**** STUDY MATERIAL

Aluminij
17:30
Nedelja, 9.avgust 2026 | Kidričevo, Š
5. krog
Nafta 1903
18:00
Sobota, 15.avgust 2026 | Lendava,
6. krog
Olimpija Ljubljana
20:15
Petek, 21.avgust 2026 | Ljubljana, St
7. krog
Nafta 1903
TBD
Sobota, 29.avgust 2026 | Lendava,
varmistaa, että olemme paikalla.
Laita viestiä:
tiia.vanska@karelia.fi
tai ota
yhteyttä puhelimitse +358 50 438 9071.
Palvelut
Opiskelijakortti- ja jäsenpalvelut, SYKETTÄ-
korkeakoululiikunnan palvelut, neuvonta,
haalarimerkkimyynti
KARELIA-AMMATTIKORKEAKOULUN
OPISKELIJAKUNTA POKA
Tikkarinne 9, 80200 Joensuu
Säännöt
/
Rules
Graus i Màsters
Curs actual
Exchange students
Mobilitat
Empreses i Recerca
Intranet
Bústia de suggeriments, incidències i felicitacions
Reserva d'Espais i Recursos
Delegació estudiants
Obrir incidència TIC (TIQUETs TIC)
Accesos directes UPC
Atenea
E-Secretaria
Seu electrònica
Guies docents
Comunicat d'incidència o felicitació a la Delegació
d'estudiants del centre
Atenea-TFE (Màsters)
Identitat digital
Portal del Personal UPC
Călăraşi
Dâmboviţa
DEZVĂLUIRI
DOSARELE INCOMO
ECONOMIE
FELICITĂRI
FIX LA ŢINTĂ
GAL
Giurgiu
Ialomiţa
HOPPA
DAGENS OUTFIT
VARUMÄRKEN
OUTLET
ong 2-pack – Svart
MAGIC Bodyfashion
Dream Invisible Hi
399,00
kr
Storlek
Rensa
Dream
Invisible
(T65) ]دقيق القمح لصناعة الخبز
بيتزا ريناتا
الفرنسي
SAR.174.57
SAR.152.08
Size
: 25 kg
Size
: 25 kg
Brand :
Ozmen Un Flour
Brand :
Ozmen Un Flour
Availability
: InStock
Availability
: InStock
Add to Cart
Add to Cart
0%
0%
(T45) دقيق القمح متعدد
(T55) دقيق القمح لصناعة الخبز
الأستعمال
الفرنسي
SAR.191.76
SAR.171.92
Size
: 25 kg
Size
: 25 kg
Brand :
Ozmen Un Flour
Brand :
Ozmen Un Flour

********

■ ASSIGNMENT: The data should be transcribed exactly, line for line.

■ TASK SOLUTION:
Aluminij
17:30
Nedelja, 9.avgust 2026 | Kidričevo, Š
5. krog
Nafta 1903
18:00
Sobota, 15.avgust 2026 | Lendava,
6. krog
Olimpija Ljubljana
20:15
Petek, 21.avgust 2026 | Ljubljana, St
7. krog
Nafta 1903
TBD
Sobota, 29.avgust 2026 | Lendava,
varmistaa, että olemme paikalla.
Laita viestiä:
tiia.vanska@karelia.fi
tai ota
yhteyttä puhelimitse +358 50 438 9071.
Palvelut
Opiskelijakortti- ja jäsenpalvelut, SYKETTÄ-
korkeakoululiikunnan palvelut, neuvonta,
haalarimerkkimyynti
KARELIA-AMMATTIKORKEAKOULUN
OPISKELIJAKUNTA POKA
Tikkarinne 9, 80200 Joensuu
Säännöt
/
Rules
Graus i Màsters
Curs actual
Exchange students
Mobilitat
Empreses i Recerca
Intranet
Bústia de suggeriments, incidències i felicitacions
Reserva d'Espais i Recursos
Delegació estudiants
Obrir incidència TIC (TIQUETs TIC)
Accesos directes UPC
Atenea
E-Secretaria
Seu electrònica
Guies docents
Comunicat d'incidència o felicitació a la Delegació
d'estudiants del centre
Atenea-TFE (Màsters)
Identitat digital
Portal del Personal UPC
Călăraşi
Dâmboviţa
DEZVĂLUIRI
DOSARELE INCOMO
ECONOMIE
FELICITĂRI
FIX LA ŢINTĂ
GAL
Giurgiu
Ialomiţa
HOPPA
DAGENS OUTFIT
VARUMÄRKEN
OUTLET
ong 2-pack – Svart
MAGIC Bodyfashion
Dream Invisible Hi
399,00
kr
Storlek
Rensa
Dream
Invisible
(T65) ]دقيق القمح لصناعة الخبز
بيتزا ريناتا
الفرنسي
SAR.174.57
SAR.152.08
Size
: 25 kg
Size
: 25 kg
Brand :
Ozmen Un Flour
Brand :
Ozmen Un Flour
Availability
: InStock
Availability
: InStock
Add to Cart
Add to Cart
0%
0%
(T45) دقيق القمح متعدد
(T55) دقيق القمح لصناعة الخبز
الأستعمال
الفرنسي
SAR.191.76
SAR.171.92
Size
: 25 kg
Size
: 25 kg
Brand :
Ozmen Un Flour
Brand :
Ozmen Un Flour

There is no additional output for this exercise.